A sophisticated supply chain attack has been uncovered, wherein a malicious npm package named js-logger-pack was used to transform Hugging Face, a popular platform for AI models, into a backend for malware distribution and data exfiltration. This discovery by JFrog Security researchers highlights a disturbing evolution in cyber tactics, leveraging trusted cloud services to conceal illicit activities.
The compromised package, masquerading as a benign logging utility, executed a hidden postinstall script upon installation. This script initiated a background process that downloaded one of four malicious binaries from a Hugging Face repository controlled by the attacker, identified as Lordplay/system-releases. The analysis revealed a single, cross-platform JavaScript bundle embedded within multiple Node.js Single Executable Application (SEA) binaries for Windows, macOS, and Linux, indicating a unified attack strategy.
Hugging Face as the Exfiltration Backend
The operational ingenuity of this attack lies in its novel use of Hugging Face as a clandestine data storage solution. Instead of directing stolen information to traditional command-and-control servers, the attacker orchestrated the upload of sensitive data into private Hugging Face datasets. This strategic move significantly reduces the attacker’s footprint and makes the exfiltration process exceedingly difficult to detect.
Once activated, the implant established persistence across different operating systems using native mechanisms such as scheduled tasks, registry Run keys on Windows, LaunchAgent entries on macOS, and systemd user units on Linux. Following successful persistence, the malware began transmitting system information to a hard-coded command-and-control server located at 195[.]201[.]194[.]107 via WebSocket. This established a live channel for the attacker, enabling them to read and write files, steal credentials, record keystrokes, and monitor clipboard activity, with the capability to deploy additional malicious payloads.

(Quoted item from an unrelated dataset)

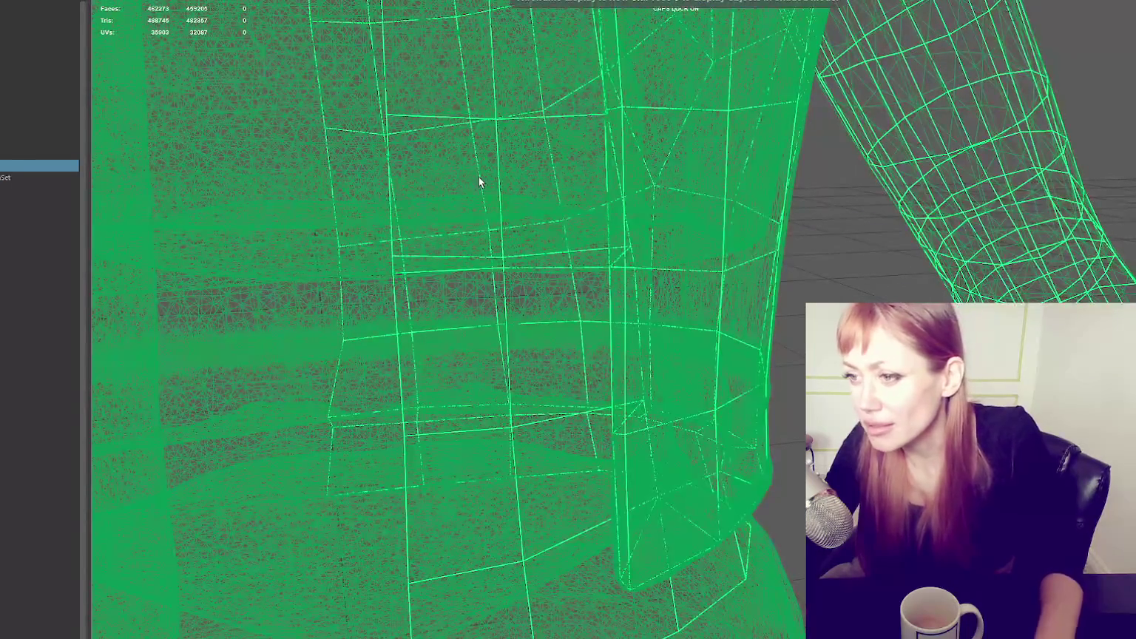
key(6)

The technical sophistication was further evident in how the implant managed data uploads to Hugging Face. When an upload task was initiated via the C2 server, the implant received a Hugging Face token, a target username, a designated path, and an upload ID. The data to be exfiltrated was compressed into a gzip archive. Subsequently, the implant created or utilized an existing private Hugging Face dataset under the attacker’s purview and uploaded the archive using an integrated Hugging Face hub client. The campaign’s resilience was demonstrated by its ability to track pending uploads in a local state file and resume them upon reconnection, ensuring no data loss even with intermittent network connectivity.
This method provided the attacker with a considerable operational advantage. By outsourcing the storage of stolen content to Hugging Face, the C2 server remained less exposed and traffic patterns were harder to scrutinize. The attacker simply directed the implant to specific Hugging Face accounts they controlled, effectively leveraging the platform’s infrastructure for their illicit purposes. The implant also incorporated a session-clearing feature designed to terminate browser processes and invalidate credentials, forcing users to re-enter their passwords. Any credentials entered thereafter could be swiftly captured by the running keylogger and exfiltrated to the private dataset within minutes.

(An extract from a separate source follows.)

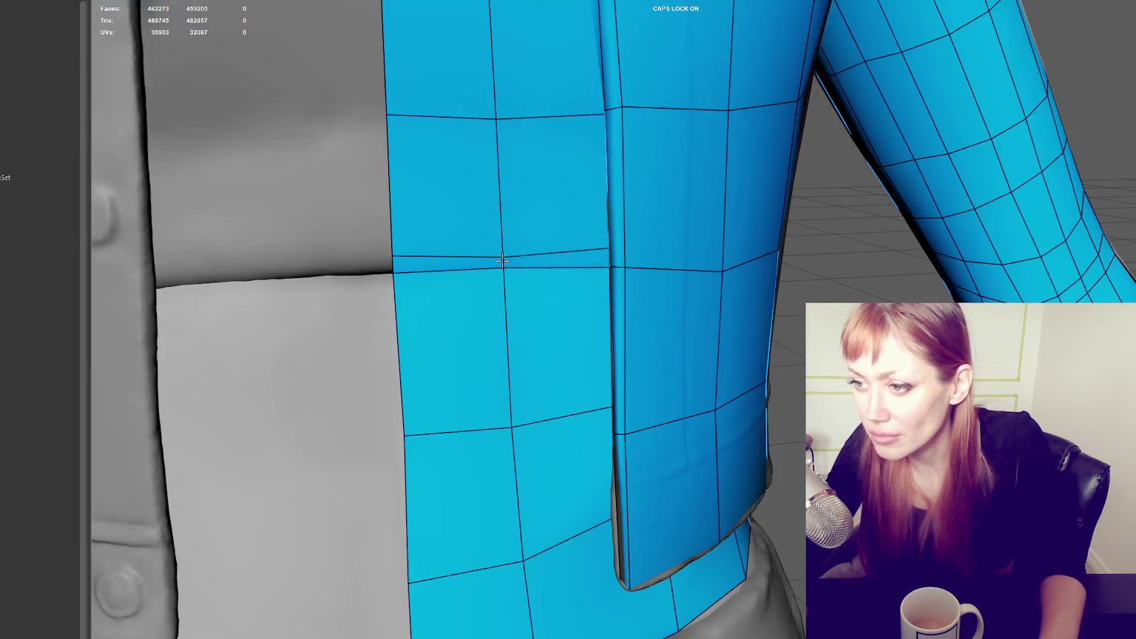
alt+drag(502, 260, 553, 240)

The implications of this attack extend beyond the immediate compromise of systems. It signals a growing trend of attackers abusing legitimate and widely-used cloud services for malicious ends, complicating detection and response efforts for security professionals. The reliance on platforms like Hugging Face for both malware delivery and data exfiltration blurs the lines between legitimate development infrastructure and criminal operations.
Security experts are urging immediate action for any systems that may have utilized the affected js-logger-pack package, specifically version 1.1.27. The recommended mitigation steps include rotating all sensitive credentials such as AWS keys, SSH keys, npm tokens, database passwords, API keys, and browser-stored credentials. Furthermore, it is crucial to remove all persistence artifacts by deleting the specific scheduled tasks, registry keys, LaunchAgent entries, or systemd units associated with the malware.
Additionally, affected users should purge the malicious package and clear their npm cache. To prevent the automatic execution of postinstall scripts in the future, running `npm config set ignore-scripts true` is advised. A thorough review of all `package.json` dependency changes, including minor patch-level updates, is also recommended to identify any signs of compromise. Any machine confirmed to have run the compromised version of js-logger-pack should be treated as fully compromised until all security measures are implemented.
The ongoing investigation by JFrog Security and other cybersecurity entities will likely focus on identifying the full extent of the compromised Hugging Face repositories and the number of affected users. Future containment strategies may involve tighter security protocols on platforms like Hugging Face to prevent the misuse of their services for cybercrime, and enhanced monitoring by npm to detect similarly disguised malicious packages.